[Stated exercise A] Which laboratory did Juan J. Alonso found, according to the interview on CFD challenges?

Juan J. Alonso is an associate professor in the Department of Aeronautics & Astronautics at Stanford University. He is the founder and director of the Aerospace Design Laboratory (ADL), where he specializes in the development of high-fidelity computational design methodologies to enable the creation of realizable and efficient aerospace systems. His research involves a large number of different applications including transonic, supersonic, and hypersonic aircraft, helicopters, turbomachinery, and launch and re-entry vehicles.
What do you see are the biggest challenges facing CFD in the next three years?
I see several bottlenecks in our ability to design, by computational means, the aerospace systems of the future:
- Improved physical models including unsteadiness (turbulence, transition, acoustics, structures, combustion)
- Seamless multi-disciplinary/multi-physics coupling at high fidelity
- Harnessing the phenomenal computational power that will be available (in all steps of the analysis/design process, from mesh generation and adaptation, to solution and post-processing) and
- Ensuring that both numerical errors and model-form uncertainties are appropriately quantified and handled.
John: Is that a prioritized list? If it is I’m glad to see turbulence modeling listed higher than meshing. Seriously, you include meshing from the standpoint of computational efficiency rather than issues of dealing with CAD or accuracy. How did you reach that conclusion?
Juan: They are not in any particular order: all of these challenges will need to be met (in the next 10-15 years) if we are to bring CFD to the next level. The issues in meshing and geometry interfaces will be fundamental, particularly for streamlining industrial processes. Ready-to-mesh CAD geometry, the ability to drive the design parametrically, and effective mesh adaptation procedures (to reduce numerical error) in highly-parallel environments must be available to accomplish significant improvements in efficiency.

[Stored data]
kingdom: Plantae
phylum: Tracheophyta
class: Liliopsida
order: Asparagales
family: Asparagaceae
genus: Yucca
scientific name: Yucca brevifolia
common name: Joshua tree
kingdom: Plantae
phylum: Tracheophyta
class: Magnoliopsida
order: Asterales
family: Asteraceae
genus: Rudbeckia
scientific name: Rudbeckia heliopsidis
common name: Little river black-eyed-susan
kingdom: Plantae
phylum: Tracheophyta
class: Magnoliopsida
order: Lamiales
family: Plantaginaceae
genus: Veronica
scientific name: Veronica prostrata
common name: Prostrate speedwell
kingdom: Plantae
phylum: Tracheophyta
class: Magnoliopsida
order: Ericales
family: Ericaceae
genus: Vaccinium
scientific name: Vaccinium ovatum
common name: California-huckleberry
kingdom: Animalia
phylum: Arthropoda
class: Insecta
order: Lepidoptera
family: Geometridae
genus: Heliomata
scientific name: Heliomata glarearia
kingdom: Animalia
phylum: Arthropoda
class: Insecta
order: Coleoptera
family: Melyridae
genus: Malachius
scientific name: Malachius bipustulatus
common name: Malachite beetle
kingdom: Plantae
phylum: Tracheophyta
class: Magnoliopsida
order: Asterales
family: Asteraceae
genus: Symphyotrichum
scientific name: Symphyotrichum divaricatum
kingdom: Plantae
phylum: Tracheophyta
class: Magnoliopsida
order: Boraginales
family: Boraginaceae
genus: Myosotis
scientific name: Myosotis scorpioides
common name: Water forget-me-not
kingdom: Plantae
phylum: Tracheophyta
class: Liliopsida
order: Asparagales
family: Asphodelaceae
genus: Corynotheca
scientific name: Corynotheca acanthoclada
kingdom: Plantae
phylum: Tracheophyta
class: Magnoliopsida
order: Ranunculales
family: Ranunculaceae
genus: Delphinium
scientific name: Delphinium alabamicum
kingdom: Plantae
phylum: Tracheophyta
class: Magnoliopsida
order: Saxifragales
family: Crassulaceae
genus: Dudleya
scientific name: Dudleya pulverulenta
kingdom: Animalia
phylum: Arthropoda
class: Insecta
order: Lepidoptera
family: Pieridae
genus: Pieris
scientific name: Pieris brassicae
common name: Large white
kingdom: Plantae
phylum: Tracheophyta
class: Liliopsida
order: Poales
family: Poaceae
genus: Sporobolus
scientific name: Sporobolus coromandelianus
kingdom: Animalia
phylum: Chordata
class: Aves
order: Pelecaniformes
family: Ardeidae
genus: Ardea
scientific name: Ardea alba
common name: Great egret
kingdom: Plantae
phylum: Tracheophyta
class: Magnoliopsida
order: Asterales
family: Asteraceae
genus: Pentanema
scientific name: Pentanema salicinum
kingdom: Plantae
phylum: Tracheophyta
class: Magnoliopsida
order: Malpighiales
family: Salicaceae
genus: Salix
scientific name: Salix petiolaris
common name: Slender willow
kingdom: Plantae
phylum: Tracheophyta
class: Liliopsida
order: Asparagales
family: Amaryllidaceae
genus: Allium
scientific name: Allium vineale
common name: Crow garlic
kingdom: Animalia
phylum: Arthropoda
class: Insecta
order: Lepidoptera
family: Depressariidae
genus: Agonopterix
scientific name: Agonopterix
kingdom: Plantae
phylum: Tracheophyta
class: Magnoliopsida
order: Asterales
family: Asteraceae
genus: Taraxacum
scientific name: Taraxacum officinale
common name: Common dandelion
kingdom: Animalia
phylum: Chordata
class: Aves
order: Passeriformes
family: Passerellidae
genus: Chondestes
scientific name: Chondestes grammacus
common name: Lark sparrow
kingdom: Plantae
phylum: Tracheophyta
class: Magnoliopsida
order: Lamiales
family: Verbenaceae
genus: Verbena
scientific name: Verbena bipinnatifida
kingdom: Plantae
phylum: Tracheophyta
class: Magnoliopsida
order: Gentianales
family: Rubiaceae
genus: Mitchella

[Stated exercise B] Arrange everything in the records from the line containing "family: Salicaceae" down to the final line of the records as a Markdown table with the columns Row and Line. Number each row and leave out blank lines.

[Full solution A] The Aerospace Design Laboratory (ADL) at Stanford University.

[Full solution B]
| Row | Line |
|---|---|
| 1 | family: Salicaceae |
| 2 | genus: Salix |
| 3 | scientific name: Salix petiolaris |
| 4 | common name: Slender willow |
| 5 | kingdom: Plantae |
| 6 | phylum: Tracheophyta |
| 7 | class: Liliopsida |
| 8 | order: Asparagales |
| 9 | family: Amaryllidaceae |
| 10 | genus: Allium |
| 11 | scientific name: Allium vineale |
| 12 | common name: Crow garlic |
| 13 | kingdom: Animalia |
| 14 | phylum: Arthropoda |
| 15 | class: Insecta |
| 16 | order: Lepidoptera |
| 17 | family: Depressariidae |
| 18 | genus: Agonopterix |
| 19 | scientific name: Agonopterix |
| 20 | kingdom: Plantae |
| 21 | phylum: Tracheophyta |
| 22 | class: Magnoliopsida |
| 23 | order: Asterales |
| 24 | family: Asteraceae |
| 25 | genus: Taraxacum |
| 26 | scientific name: Taraxacum officinale |
| 27 | common name: Common dandelion |
| 28 | kingdom: Animalia |
| 29 | phylum: Chordata |
| 30 | class: Aves |
| 31 | order: Passeriformes |
| 32 | family: Passerellidae |
| 33 | genus: Chondestes |
| 34 | scientific name: Chondestes grammacus |
| 35 | common name: Lark sparrow |
| 36 | kingdom: Plantae |
| 37 | phylum: Tracheophyta |
| 38 | class: Magnoliopsida |
| 39 | order: Lamiales |
| 40 | family: Verbenaceae |
| 41 | genus: Verbena |
| 42 | scientific name: Verbena bipinnatifida |
| 43 | kingdom: Plantae |
| 44 | phylum: Tracheophyta |
| 45 | class: Magnoliopsida |
| 46 | order: Gentianales |
| 47 | family: Rubiaceae |
| 48 | genus: Mitchella |